Betting on China becoming the world's largest market for the Tesla Model 3, the US electric vehicle (EV) maker built a gigafactory in Shanghai with a miracle speed in only 10 months in 2019. In a few months' time, the Model 3 has become the top selling EV in China with 45,800 units sold in the first half of this year.
In the quarter ending on June 30, Tesla's revenue in China climbed 102.9 percent year-on-year to $1.4 billion, according to its financial result filing to the US Securities and Exchange Commission. During the quarter, China accounts for 23.3 percent of Tesla's total revenue, compared with only around 11 percent for the same period last year.
American businesses are not leaving the Chinese market. Five-year projections from US companies doing business in China are bullish, with nearly 70 percent expressing optimism about the market's prospects and 87 percent saying they have no plans to shift production out of China, a recent report from the US-China Business Council showed.
It said 83 percent of companies counted China as either the top or among the top five priorities for their global strategy.
Wall Street has a sayLi Haidong, a professor at the Institute of International Relations at the China Foreign Affairs University, told the Global Times on Thursday, "As US policies and many key politicians are connected with Wall Street, the US would see an undesirable result if their rhetoric and policies go against capitals."
He pointed out that to cushion the impact brought on by the global pandemic, the Trump administration granted government emergency aid to publicly traded companies that already had enough money to cover basic expenses for months instead of small businesses.
Observers warned that the US authorities should think twice when formulating policies about China and Chinese companies, if American politicians that have close ties with Wall Street don't want to let their donors down as well as slow US economic growth.

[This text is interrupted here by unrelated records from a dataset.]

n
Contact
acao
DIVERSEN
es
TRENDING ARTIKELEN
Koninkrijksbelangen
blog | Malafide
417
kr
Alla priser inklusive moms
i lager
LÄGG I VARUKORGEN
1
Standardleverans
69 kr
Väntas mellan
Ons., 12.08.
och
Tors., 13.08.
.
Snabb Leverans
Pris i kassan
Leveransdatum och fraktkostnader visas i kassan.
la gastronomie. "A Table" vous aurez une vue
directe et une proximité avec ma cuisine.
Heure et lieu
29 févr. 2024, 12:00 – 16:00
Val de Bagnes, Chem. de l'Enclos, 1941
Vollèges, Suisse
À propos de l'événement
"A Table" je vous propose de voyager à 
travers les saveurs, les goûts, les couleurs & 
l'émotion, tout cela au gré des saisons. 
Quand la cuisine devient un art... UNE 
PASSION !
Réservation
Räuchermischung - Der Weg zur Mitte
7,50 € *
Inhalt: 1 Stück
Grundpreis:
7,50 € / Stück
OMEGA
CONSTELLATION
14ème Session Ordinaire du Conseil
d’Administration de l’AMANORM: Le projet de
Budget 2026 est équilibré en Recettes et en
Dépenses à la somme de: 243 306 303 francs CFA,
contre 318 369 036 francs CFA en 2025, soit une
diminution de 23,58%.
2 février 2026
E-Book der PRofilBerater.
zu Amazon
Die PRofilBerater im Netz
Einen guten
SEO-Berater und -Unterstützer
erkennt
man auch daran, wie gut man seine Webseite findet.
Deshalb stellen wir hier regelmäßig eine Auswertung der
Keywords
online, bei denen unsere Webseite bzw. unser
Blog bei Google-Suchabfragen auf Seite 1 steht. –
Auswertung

Li Yong, deputy chairman of the Expert Committee of the China Association of International Trade, told the Global Times that American companies have raked in handsome profits in China amid the country's reform and opening-up over the past 40 years, and the last thing they want to see is economic decoupling between the two economies and an abandonment the Chinese market.
A multinational company cannot really vindicate itself if it has no presence in China - a huge market of 1.4 billion consumers, Li said.

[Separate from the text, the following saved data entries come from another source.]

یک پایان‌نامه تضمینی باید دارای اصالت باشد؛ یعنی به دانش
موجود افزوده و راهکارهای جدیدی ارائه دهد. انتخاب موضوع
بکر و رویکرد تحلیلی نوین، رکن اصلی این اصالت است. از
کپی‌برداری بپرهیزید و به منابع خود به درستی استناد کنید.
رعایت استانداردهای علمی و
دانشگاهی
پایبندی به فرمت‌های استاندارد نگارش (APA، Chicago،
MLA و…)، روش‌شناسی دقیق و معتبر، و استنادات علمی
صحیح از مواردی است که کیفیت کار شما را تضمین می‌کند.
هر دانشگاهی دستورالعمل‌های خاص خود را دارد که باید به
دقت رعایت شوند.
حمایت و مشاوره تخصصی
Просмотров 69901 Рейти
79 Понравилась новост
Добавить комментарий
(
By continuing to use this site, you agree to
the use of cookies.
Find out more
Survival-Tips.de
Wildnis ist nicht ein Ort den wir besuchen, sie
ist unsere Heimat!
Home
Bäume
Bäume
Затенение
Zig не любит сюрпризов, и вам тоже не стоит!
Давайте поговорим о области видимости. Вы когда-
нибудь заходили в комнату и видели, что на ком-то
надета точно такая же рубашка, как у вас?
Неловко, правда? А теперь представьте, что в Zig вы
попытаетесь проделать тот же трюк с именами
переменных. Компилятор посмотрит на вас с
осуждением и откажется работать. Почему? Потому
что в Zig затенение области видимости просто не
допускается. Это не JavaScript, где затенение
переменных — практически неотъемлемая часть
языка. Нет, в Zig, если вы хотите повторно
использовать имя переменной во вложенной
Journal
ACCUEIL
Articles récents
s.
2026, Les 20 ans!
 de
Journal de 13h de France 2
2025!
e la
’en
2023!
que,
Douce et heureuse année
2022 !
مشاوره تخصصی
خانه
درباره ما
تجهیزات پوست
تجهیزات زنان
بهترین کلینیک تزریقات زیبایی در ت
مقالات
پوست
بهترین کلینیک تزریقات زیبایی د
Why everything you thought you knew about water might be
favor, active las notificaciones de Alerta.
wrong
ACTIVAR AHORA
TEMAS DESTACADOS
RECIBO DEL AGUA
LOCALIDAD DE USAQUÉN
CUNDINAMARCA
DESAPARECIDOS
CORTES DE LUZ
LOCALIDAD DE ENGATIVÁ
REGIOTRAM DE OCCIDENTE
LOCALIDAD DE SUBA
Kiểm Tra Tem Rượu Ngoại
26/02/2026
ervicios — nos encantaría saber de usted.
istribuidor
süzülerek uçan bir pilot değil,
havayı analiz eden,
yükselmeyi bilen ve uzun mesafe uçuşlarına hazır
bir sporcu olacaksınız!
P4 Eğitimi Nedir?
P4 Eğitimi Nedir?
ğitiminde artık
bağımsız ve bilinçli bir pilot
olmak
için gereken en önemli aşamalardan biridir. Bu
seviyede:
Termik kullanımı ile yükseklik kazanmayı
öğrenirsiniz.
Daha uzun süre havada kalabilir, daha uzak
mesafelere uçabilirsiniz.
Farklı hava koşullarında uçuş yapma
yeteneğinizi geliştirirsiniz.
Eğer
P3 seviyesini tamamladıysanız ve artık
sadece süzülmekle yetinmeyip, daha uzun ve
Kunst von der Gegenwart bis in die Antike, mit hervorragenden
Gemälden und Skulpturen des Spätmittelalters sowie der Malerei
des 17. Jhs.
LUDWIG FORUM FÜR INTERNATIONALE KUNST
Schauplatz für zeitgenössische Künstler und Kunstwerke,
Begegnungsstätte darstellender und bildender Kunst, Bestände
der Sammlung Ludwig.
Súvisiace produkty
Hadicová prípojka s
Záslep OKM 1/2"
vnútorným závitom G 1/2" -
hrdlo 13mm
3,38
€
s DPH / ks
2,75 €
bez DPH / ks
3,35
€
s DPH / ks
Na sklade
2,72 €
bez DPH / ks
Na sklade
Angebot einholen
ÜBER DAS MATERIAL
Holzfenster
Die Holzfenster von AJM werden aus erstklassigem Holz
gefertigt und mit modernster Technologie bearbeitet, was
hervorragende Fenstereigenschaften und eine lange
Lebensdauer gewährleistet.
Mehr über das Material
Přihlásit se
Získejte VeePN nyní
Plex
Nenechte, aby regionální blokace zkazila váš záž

In the wake of Trump's executive order aiming to ban WeChat from next month, more than a dozen major US multinational companies, including Apple, Ford, Walmart and Disney, have raised their concerns with White House officials over the adverse impacts of the order, according to a Wall Street Journal report on August 13.
If Trump insists on going against the interests of the US corporate community and Wall Street by flaring up tensions with China, American tycoons may do everything to impede Trump's re-election bid in November, said Liang Haiming, chairman of the China Silk Road iValley Research Institute.